Alfredo Zitarrosa, un ícono musical de respeto, atildado, respetuoso, ceremonial, murió el 17 de enero de 1989, hace 33 años. Eso me trajo el único recuerdo que tengo de él, recuerdo presencial, face to face, en estos raros tiempos de virtualidad.
Pero antes de haberlo conocido, lo había escuchado, aunque fuera un niño. Incluso cuando fuimos a rescatar lo que se pudiera con algunos familiares, cuando habían detenido a mi madre, en una ratonera que se alargó por dos o tres semanas, escuché decir a uno de los soldados del operativo: -¡Qué bien que canta!, lástima que sea comunista.
Yo estaba exiliado en México, tenía diecisiete años, y participaba en un comité de solidaridad con Guatemala, que en esos días (1982) padecía una guerra de exterminio, sobre todo en detrimento de las comunidades mayas, a las que se les aplicaba la política de la tierra arrasada o tierra quemada —que el ejército de Estados Unidos había utilizado en Vietnam—, consistente en destruir absolutamente todo lo que pueda ser de utilidad al enemigo, incluidas las personas (las que podían, eventualmente, integrar la guerrilla de aquel tiempo, la URNG).

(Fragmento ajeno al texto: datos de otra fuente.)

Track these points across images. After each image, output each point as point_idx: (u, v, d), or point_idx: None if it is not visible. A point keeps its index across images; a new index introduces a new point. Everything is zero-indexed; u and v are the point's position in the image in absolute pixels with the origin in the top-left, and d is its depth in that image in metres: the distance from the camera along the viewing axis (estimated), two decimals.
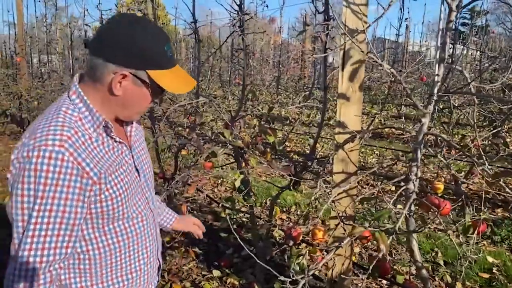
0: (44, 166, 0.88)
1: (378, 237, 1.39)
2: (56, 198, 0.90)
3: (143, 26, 0.95)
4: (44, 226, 0.90)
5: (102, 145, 1.01)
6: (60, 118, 0.95)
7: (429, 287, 1.76)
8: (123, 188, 1.04)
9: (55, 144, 0.90)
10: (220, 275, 2.74)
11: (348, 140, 1.95)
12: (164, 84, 0.98)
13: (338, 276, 2.06)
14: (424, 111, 1.68)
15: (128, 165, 1.09)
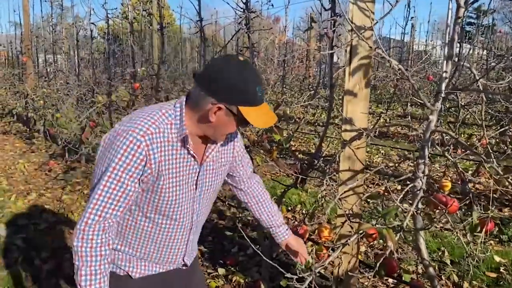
0: (125, 146, 1.13)
1: (385, 234, 1.38)
2: (124, 173, 1.14)
3: (246, 69, 1.16)
4: (110, 190, 1.14)
5: (176, 150, 1.22)
6: (156, 116, 1.19)
7: (436, 285, 1.75)
8: (173, 189, 1.24)
9: (139, 134, 1.14)
10: (226, 273, 2.74)
11: (355, 137, 1.94)
12: (250, 119, 1.16)
13: (344, 274, 2.05)
14: (432, 108, 1.67)
15: (190, 176, 1.28)
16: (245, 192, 1.60)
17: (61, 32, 8.31)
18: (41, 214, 3.89)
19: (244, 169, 1.54)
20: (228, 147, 1.42)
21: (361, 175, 1.99)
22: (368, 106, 2.00)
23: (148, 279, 1.36)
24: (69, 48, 7.18)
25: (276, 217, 1.62)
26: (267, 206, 1.62)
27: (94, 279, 1.15)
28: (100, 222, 1.15)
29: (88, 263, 1.14)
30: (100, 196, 1.14)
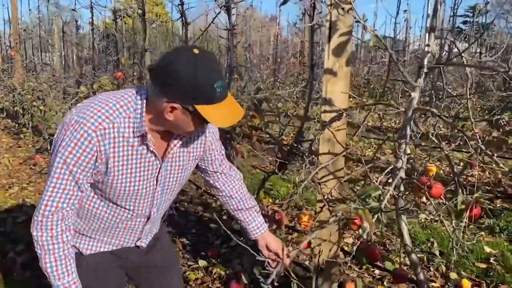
0: (75, 140, 1.08)
1: (361, 214, 1.28)
2: (76, 166, 1.10)
3: (200, 64, 1.04)
4: (64, 182, 1.11)
5: (133, 146, 1.16)
6: (112, 110, 1.12)
7: (419, 272, 1.65)
8: (127, 185, 1.19)
9: (91, 128, 1.08)
10: (206, 265, 2.64)
11: (335, 118, 1.85)
12: (210, 118, 1.07)
13: (325, 262, 1.96)
14: (414, 84, 1.57)
15: (150, 172, 1.22)
16: (216, 188, 1.48)
17: (48, 24, 8.17)
18: (21, 207, 3.78)
19: (216, 163, 1.43)
20: (198, 142, 1.32)
21: (341, 158, 1.89)
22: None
23: (100, 255, 1.34)
24: (55, 41, 7.06)
25: (251, 214, 1.48)
26: (239, 202, 1.48)
27: (60, 264, 1.16)
28: (57, 212, 1.14)
29: (51, 251, 1.14)
30: (54, 188, 1.12)
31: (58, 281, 1.15)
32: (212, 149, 1.37)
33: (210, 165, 1.42)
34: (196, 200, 3.93)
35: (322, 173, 1.91)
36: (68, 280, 1.17)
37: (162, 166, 1.23)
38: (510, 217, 3.29)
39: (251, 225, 1.48)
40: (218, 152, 1.41)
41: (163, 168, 1.24)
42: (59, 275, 1.15)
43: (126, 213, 1.27)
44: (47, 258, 1.14)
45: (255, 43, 9.53)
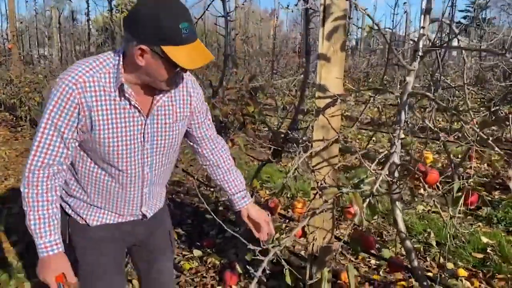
0: (58, 93, 1.13)
1: (351, 198, 1.26)
2: (60, 120, 1.14)
3: (163, 6, 1.07)
4: (49, 137, 1.15)
5: (115, 100, 1.17)
6: (92, 65, 1.16)
7: (413, 258, 1.63)
8: (114, 140, 1.20)
9: (71, 81, 1.12)
10: (201, 255, 2.63)
11: (329, 104, 1.82)
12: (176, 59, 1.08)
13: (319, 250, 1.94)
14: (409, 67, 1.54)
15: (135, 128, 1.23)
16: (204, 157, 1.49)
17: (44, 14, 8.12)
18: (17, 198, 3.75)
19: (203, 127, 1.44)
20: (183, 102, 1.32)
21: (335, 145, 1.86)
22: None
23: (106, 227, 1.36)
24: (53, 33, 7.01)
25: (234, 184, 1.50)
26: (226, 172, 1.50)
27: (43, 222, 1.18)
28: (43, 168, 1.18)
29: (35, 208, 1.18)
30: (40, 143, 1.16)
31: (40, 239, 1.18)
32: (198, 111, 1.38)
33: (197, 129, 1.42)
34: (192, 192, 3.90)
35: (316, 160, 1.88)
36: (50, 240, 1.19)
37: (148, 122, 1.24)
38: (507, 208, 3.27)
39: (236, 195, 1.49)
40: (204, 115, 1.42)
41: (149, 124, 1.25)
42: (41, 234, 1.18)
43: (120, 175, 1.28)
44: (31, 215, 1.18)
45: (254, 36, 9.48)
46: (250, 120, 2.17)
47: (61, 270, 1.20)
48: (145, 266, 1.55)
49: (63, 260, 1.22)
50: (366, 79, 8.43)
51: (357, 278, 2.40)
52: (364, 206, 1.29)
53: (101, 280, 1.37)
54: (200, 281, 2.39)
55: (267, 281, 2.37)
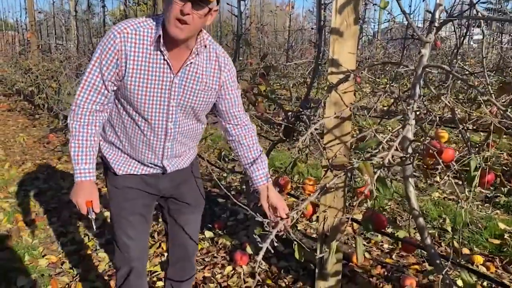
0: (105, 40, 1.30)
1: (361, 167, 1.23)
2: (102, 64, 1.30)
3: None
4: (93, 77, 1.32)
5: (150, 54, 1.30)
6: (138, 21, 1.31)
7: (426, 236, 1.59)
8: (142, 89, 1.32)
9: (117, 31, 1.28)
10: (212, 236, 2.63)
11: (342, 80, 1.78)
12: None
13: (330, 230, 1.91)
14: (424, 39, 1.49)
15: (163, 83, 1.34)
16: (227, 131, 1.56)
17: (62, 9, 8.23)
18: (33, 181, 3.82)
19: (232, 105, 1.50)
20: (213, 74, 1.42)
21: (348, 122, 1.83)
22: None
23: (131, 177, 1.51)
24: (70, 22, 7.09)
25: (257, 163, 1.53)
26: (248, 149, 1.54)
27: (81, 151, 1.35)
28: (87, 103, 1.34)
29: (76, 137, 1.35)
30: (86, 82, 1.33)
31: (76, 165, 1.35)
32: (227, 88, 1.46)
33: (224, 104, 1.49)
34: (205, 177, 3.91)
35: (328, 137, 1.85)
36: (85, 167, 1.35)
37: (175, 80, 1.35)
38: None
39: (256, 173, 1.52)
40: (234, 94, 1.49)
41: (176, 83, 1.35)
42: (78, 160, 1.35)
43: (146, 124, 1.40)
44: (72, 143, 1.35)
45: (269, 25, 9.41)
46: (261, 100, 2.15)
47: (90, 197, 1.36)
48: (171, 219, 1.67)
49: (94, 188, 1.38)
50: (383, 69, 8.28)
51: (369, 261, 2.36)
52: (375, 178, 1.26)
53: (125, 220, 1.53)
54: (211, 261, 2.39)
55: (278, 262, 2.36)
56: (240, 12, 2.39)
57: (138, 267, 1.62)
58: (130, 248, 1.57)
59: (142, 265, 1.67)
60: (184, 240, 1.69)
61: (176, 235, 1.69)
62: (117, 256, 1.62)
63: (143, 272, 1.69)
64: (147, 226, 1.64)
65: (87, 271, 2.35)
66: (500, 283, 1.89)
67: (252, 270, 2.29)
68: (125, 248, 1.57)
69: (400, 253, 2.47)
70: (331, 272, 1.98)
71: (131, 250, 1.57)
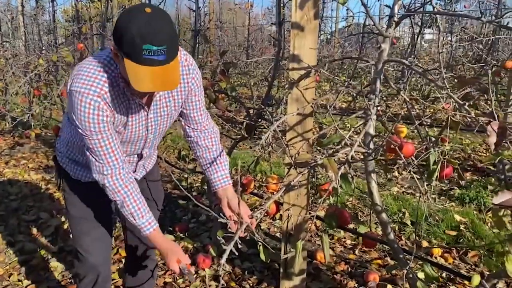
0: (87, 109, 1.17)
1: (326, 164, 1.20)
2: (101, 130, 1.22)
3: (136, 21, 1.04)
4: (104, 149, 1.25)
5: (124, 100, 1.25)
6: (106, 74, 1.19)
7: (389, 232, 1.60)
8: (122, 133, 1.31)
9: (95, 95, 1.17)
10: (173, 239, 2.53)
11: (303, 76, 1.75)
12: (129, 74, 1.08)
13: (294, 228, 1.88)
14: (384, 34, 1.49)
15: (139, 122, 1.32)
16: (186, 132, 1.50)
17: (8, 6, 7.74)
18: None
19: (193, 108, 1.44)
20: (181, 91, 1.36)
21: (310, 118, 1.80)
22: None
23: (96, 184, 1.38)
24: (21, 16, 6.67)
25: (216, 165, 1.48)
26: (208, 151, 1.50)
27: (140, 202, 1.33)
28: (117, 170, 1.30)
29: (129, 192, 1.31)
30: (106, 156, 1.26)
31: (141, 218, 1.31)
32: (193, 93, 1.40)
33: (187, 107, 1.43)
34: (165, 178, 3.79)
35: (290, 135, 1.82)
36: (151, 216, 1.35)
37: (150, 116, 1.33)
38: (479, 187, 3.31)
39: (214, 175, 1.47)
40: (197, 98, 1.43)
41: (151, 118, 1.34)
42: (141, 212, 1.33)
43: (128, 156, 1.44)
44: (127, 200, 1.31)
45: (228, 24, 9.34)
46: (222, 97, 2.08)
47: (176, 253, 1.31)
48: None
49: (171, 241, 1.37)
50: (341, 67, 8.43)
51: (333, 257, 2.36)
52: (339, 174, 1.23)
53: (88, 221, 1.48)
54: None
55: (241, 263, 2.31)
56: (197, 6, 2.31)
57: (104, 272, 1.54)
58: (95, 251, 1.50)
59: (108, 271, 1.59)
60: (143, 239, 1.60)
61: (135, 233, 1.62)
62: (79, 264, 1.53)
63: (109, 275, 1.61)
64: (110, 227, 1.59)
65: (38, 283, 2.20)
66: (458, 273, 1.94)
67: (215, 273, 2.22)
68: (89, 252, 1.49)
69: (363, 248, 2.49)
70: (296, 271, 1.95)
71: (96, 254, 1.50)
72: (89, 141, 1.23)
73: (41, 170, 4.07)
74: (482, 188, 3.29)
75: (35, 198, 3.34)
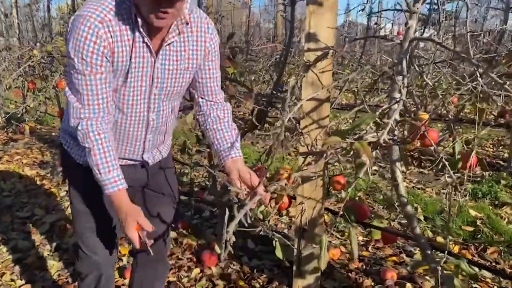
0: (85, 33, 1.07)
1: (358, 147, 1.07)
2: (93, 62, 1.09)
3: None
4: (89, 88, 1.12)
5: (128, 38, 1.12)
6: (115, 2, 1.10)
7: (415, 225, 1.47)
8: (122, 79, 1.16)
9: (97, 20, 1.07)
10: (176, 237, 2.40)
11: (320, 57, 1.62)
12: None
13: (308, 223, 1.75)
14: (412, 9, 1.37)
15: (143, 68, 1.17)
16: (198, 105, 1.35)
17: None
18: None
19: (210, 77, 1.31)
20: (197, 48, 1.24)
21: (326, 104, 1.68)
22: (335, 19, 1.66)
23: None
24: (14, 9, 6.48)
25: (227, 137, 1.31)
26: (220, 122, 1.33)
27: (109, 155, 1.15)
28: (95, 115, 1.15)
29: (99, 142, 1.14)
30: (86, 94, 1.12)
31: (107, 173, 1.14)
32: (209, 58, 1.28)
33: (204, 76, 1.30)
34: None
35: (304, 122, 1.69)
36: (118, 174, 1.16)
37: (157, 65, 1.19)
38: (491, 182, 3.20)
39: (225, 146, 1.28)
40: (215, 65, 1.31)
41: (158, 68, 1.19)
42: (109, 167, 1.14)
43: (123, 116, 1.23)
44: (96, 150, 1.15)
45: (227, 18, 9.20)
46: (230, 83, 1.95)
47: (136, 217, 1.13)
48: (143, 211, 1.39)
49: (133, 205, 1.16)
50: (341, 62, 8.29)
51: (346, 254, 2.24)
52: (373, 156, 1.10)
53: (92, 216, 1.33)
54: (176, 263, 2.16)
55: (249, 261, 2.18)
56: None
57: (107, 272, 1.41)
58: (99, 249, 1.36)
59: (111, 271, 1.45)
60: (157, 235, 1.46)
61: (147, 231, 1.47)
62: (81, 261, 1.39)
63: (112, 275, 1.47)
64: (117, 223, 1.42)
65: (32, 282, 2.06)
66: (498, 272, 1.82)
67: (222, 271, 2.09)
68: (92, 249, 1.36)
69: (376, 245, 2.36)
70: (310, 269, 1.82)
71: (100, 252, 1.36)
72: (75, 76, 1.10)
73: (36, 166, 3.91)
74: (494, 183, 3.18)
75: (30, 194, 3.19)
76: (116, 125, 1.25)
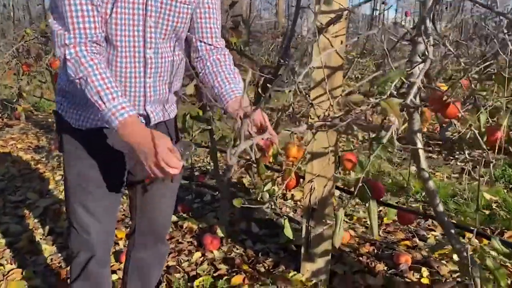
0: None
1: (385, 106, 0.93)
2: None
3: None
4: (73, 9, 1.01)
5: None
6: None
7: (437, 202, 1.35)
8: (110, 5, 1.04)
9: None
10: (176, 220, 2.27)
11: (333, 20, 1.49)
12: None
13: (318, 202, 1.63)
14: None
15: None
16: (200, 54, 1.24)
17: None
18: None
19: (209, 17, 1.21)
20: None
21: (339, 72, 1.54)
22: None
23: (99, 133, 1.17)
24: None
25: (229, 78, 1.19)
26: (220, 65, 1.21)
27: (109, 81, 1.04)
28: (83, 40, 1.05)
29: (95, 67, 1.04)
30: None
31: (112, 100, 1.01)
32: (210, 2, 1.19)
33: (203, 15, 1.20)
34: None
35: (315, 92, 1.56)
36: (125, 101, 1.04)
37: None
38: (504, 166, 3.08)
39: (227, 86, 1.17)
40: (217, 11, 1.22)
41: None
42: (112, 93, 1.02)
43: (117, 52, 1.10)
44: (93, 76, 1.03)
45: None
46: (233, 52, 1.81)
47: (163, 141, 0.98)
48: (143, 189, 1.31)
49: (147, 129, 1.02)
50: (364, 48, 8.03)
51: (355, 238, 2.12)
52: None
53: (85, 190, 1.20)
54: (176, 247, 2.04)
55: (253, 245, 2.06)
56: None
57: (100, 254, 1.26)
58: (91, 228, 1.22)
59: (107, 251, 1.31)
60: (158, 214, 1.35)
61: (149, 207, 1.34)
62: (73, 238, 1.25)
63: (107, 260, 1.33)
64: (116, 201, 1.28)
65: (23, 267, 1.94)
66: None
67: (225, 255, 1.97)
68: (84, 227, 1.22)
69: (387, 229, 2.24)
70: (319, 252, 1.70)
71: (92, 231, 1.23)
72: None
73: (31, 151, 3.78)
74: (507, 166, 3.05)
75: (24, 179, 3.07)
76: (111, 66, 1.11)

Pues bien, sugerí que quizá Alfredo pudiera cantar, en una actividad que estábamos organizando en solidaridad con Guatemala. Todos estuvieron de acuerdo, así que conseguí el número de teléfono, le hablé y coordiné un día y una hora para visitarlo en su casa.
No sabía lo que me iba a encontrar, iba con un poco de miedo, es que Zitarrosa era tan grande, y significaba tanto… Pero fui, llegué puntualmente.

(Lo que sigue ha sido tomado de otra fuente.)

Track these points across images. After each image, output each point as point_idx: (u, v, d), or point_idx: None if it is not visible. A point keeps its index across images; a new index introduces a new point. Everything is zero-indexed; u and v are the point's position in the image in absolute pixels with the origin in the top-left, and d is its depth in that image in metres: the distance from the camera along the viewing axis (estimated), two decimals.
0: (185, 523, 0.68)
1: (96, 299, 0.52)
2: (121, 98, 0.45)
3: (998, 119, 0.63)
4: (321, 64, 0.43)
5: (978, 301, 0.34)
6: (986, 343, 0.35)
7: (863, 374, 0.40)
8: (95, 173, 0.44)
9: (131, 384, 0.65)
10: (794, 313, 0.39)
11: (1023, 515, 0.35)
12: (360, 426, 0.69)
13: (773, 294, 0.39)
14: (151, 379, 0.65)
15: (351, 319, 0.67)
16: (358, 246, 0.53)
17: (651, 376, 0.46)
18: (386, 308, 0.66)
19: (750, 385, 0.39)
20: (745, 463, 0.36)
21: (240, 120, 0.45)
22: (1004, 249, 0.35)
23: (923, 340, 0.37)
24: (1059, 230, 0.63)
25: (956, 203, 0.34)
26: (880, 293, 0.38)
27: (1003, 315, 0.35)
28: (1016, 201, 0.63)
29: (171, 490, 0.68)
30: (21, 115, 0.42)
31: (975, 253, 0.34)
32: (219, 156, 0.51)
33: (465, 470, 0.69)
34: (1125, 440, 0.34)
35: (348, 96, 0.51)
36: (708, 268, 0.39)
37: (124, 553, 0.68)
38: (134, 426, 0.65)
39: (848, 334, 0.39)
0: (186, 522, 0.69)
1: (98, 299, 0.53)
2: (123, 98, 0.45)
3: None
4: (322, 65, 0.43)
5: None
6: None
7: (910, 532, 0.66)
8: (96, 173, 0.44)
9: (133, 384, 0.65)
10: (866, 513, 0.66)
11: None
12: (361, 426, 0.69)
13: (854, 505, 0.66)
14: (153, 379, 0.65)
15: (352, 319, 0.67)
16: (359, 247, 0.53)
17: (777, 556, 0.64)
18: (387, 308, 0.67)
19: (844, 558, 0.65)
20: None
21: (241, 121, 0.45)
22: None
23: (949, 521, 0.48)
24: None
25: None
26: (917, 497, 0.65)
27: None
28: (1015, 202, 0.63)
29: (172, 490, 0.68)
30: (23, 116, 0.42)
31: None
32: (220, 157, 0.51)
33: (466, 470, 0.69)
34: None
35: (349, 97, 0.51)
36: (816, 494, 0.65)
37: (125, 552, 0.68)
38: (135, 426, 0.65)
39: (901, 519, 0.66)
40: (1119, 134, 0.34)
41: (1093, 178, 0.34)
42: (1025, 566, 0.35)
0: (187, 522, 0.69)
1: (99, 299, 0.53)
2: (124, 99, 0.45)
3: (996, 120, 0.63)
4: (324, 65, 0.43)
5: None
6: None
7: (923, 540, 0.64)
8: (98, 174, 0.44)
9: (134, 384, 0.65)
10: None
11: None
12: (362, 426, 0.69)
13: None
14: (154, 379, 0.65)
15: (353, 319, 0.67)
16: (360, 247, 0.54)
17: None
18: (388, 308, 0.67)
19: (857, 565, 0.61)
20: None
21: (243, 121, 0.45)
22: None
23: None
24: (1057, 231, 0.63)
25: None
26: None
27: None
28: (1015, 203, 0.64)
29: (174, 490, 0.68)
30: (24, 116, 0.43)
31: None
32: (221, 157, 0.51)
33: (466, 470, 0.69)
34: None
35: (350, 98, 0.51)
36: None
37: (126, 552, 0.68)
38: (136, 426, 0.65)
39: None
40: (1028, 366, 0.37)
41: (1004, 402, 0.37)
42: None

Me recibió él mismo, me saludó y me hizo subir por unas escaleras y entramos en un cuarto que era su espacio, su estudio, su habitación propia como pedía Virginia Woolf. A un costado del escritorio, el perro afgano no podía ocultar su cara de bueno y fue testigo presencial de la breve entrevista.
Le expuse el asunto que traía entre manos, y él no opuso ningún reparo, salvo, claro, que los guitarristas que lo acompañaban estuvieran de acuerdo (ellos querían cobrar por su actuación, como es lógico. Y como no teníamos esa disponibilidad económica, su actuación no se pudo realizar).
Pero eso no es lo importante, sino lo que siguió después.
Me dijo:
—Estoy contento, porque hoy recibí una carta de Washington Benavides —y su rostro reflejaba plena satisfacción—.
Es que, que llegara una carta desde Uruguay, en la época de la dictadura, era toda una odisea. Cuántas manos habrán llevado, subrepticiamente, esa misiva hasta que llegara a destino, era una riesgosa odisea que involucraba a muchas personas que habían sorteado la dictadura, exponiéndose a mil peligros.
Y luego me explicó que allí había poemas o letras para una canción.
Yo le dije que escribía poemas, y que le iba a acercar una poesía para que él viera.
El me dijo que sí, que se la llevara. Pero no me animé.
Después de eso, Alfredo Zitarrosa dio un concierto en el Toreo, si mal no me acuerdo. Y allí cantó sus Diez décimas de saludo al pueblo argentino, que se debatía entre una guerra desigual contra Gran Bretaña por las Islas Malvinas y una dictadura terrible, que tiraba opositores desde helicópteros sobre el Río de la Plata.
Y ese día me congracié con los argentinos. Alfredo Zitarrosa me lo enseñó.